Preqin Research highlights the 505 hedge fund managers with more than $1bn in AUM currently manage $2.39tn of the industry’s $2.66tn total assets, but account for just 11% of active firms.

The “$1bn Club” of the largest hedge fund managers represents just under 11% of the 4,621 active managers worldwide. New York is the undoubted home of this “$1bn Club”, with 174 of these firms headquartered there representing a total of $938bn in AUM. The May 2014 edition of Preqin’s Hedge Fund Spotlight also shows the importance of investors allocating at least $1bn to hedge funds. There are currently 203 institutional investors in this “$1bn Club”, an increase of 46 from a similar study in May 2013, and these firms represent approximately $650bn in terms of combined capital allocated to hedge funds.

Hedge Fund Managers by AUM

“$1bn Club” Hedge Fund Managers:

  • London is home to the second highest number of $1bn plus managers (80), although Connecticut is second in terms of capital managed by these firms with a combined total AUM of $400bn, largely as a result of the $157bn managed by Bridgewater Associates.
  • The largest managers are split in their approach; 29% of $20bn plus managers focus on a single core strategy such as long/short equity, while 38% are diversified across six or more strategies.
  • 69% of $1bn Club managers have received at least one commitment from an investor allocating at least $1bn to hedge funds, compared to just 23% of managers with less than $1bn in AUM.

Breakdown AUM headge Fund manager

“$1bn Club” Hedge Fund Investors:

  • Public pension funds represent the largest proportion of capital invested by $1bn plus hedge fund investors (25%), followed by sovereign wealth funds (16%, up from 7% a year ago) and private sector pension funds (15%).
  • North America-based institutions represent more than half of this capital (54%), although this is a decrease from the 67% of this capital that these firms represented in May 2013, showing that there have been notable allocations from large investors in other regions over the past year.
  • $1bn plus investors, on average, require a track record of at least 2.9 years and minimum AUM of $700mn before investing with a hedge fund manager.
  • Long/short equity and macro are the most targeted strategies among $1bn plus investors over the next year, with these strategies being targeted by 50% and 42% of these investors respectively.

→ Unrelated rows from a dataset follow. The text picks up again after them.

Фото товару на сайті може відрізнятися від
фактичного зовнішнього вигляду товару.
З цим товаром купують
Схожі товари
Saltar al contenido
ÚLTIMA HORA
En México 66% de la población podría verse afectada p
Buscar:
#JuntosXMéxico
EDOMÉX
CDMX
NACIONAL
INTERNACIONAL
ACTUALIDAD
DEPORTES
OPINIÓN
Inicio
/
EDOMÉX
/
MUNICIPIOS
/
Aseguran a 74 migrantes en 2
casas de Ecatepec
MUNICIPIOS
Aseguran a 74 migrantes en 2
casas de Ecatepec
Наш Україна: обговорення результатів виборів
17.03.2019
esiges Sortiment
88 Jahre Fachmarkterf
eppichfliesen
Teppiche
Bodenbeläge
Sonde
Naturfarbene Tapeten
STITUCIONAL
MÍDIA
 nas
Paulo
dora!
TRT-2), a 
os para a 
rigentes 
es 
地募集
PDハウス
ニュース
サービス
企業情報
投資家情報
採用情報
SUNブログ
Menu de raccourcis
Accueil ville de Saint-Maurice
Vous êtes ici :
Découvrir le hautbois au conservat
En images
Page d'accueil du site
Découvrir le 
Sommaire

For more information and analysis, please see Preqin Hedge Fund Spotlight

Comment:

“The $1bn Club is one which many emerging hedge fund managers strive to be a member of, although there are a number of requirements for firms to grow to this level. The largest managers have typically shown consistent performance through many market cycles and demonstrated that they can outperform competitors. They have also settled on two approaches – specialization in a core strategy or diversification across several different strategies. Both of these approaches have their own advantages, but the largest fund manager, Bridgewater Associates, has achieved success through its two flagship macro funds.

The increase in hedge fund assets is being driven by allocations from the largest investors in hedge funds, those which currently allocate more than $1bn to the asset class. With these investors allocating approximately $650bn to hedge funds, an 18% increase from this time last year, it will be important for hedge fund managers to attract inflows from these prominent institutional investors. With some of the largest hedge funds becoming closed to new investment, these investors may be looking to find new investment opportunities. This could present an opportunity for those mid-to-large hedge fund managers to secure investment from this important section of the institutional investor universe.”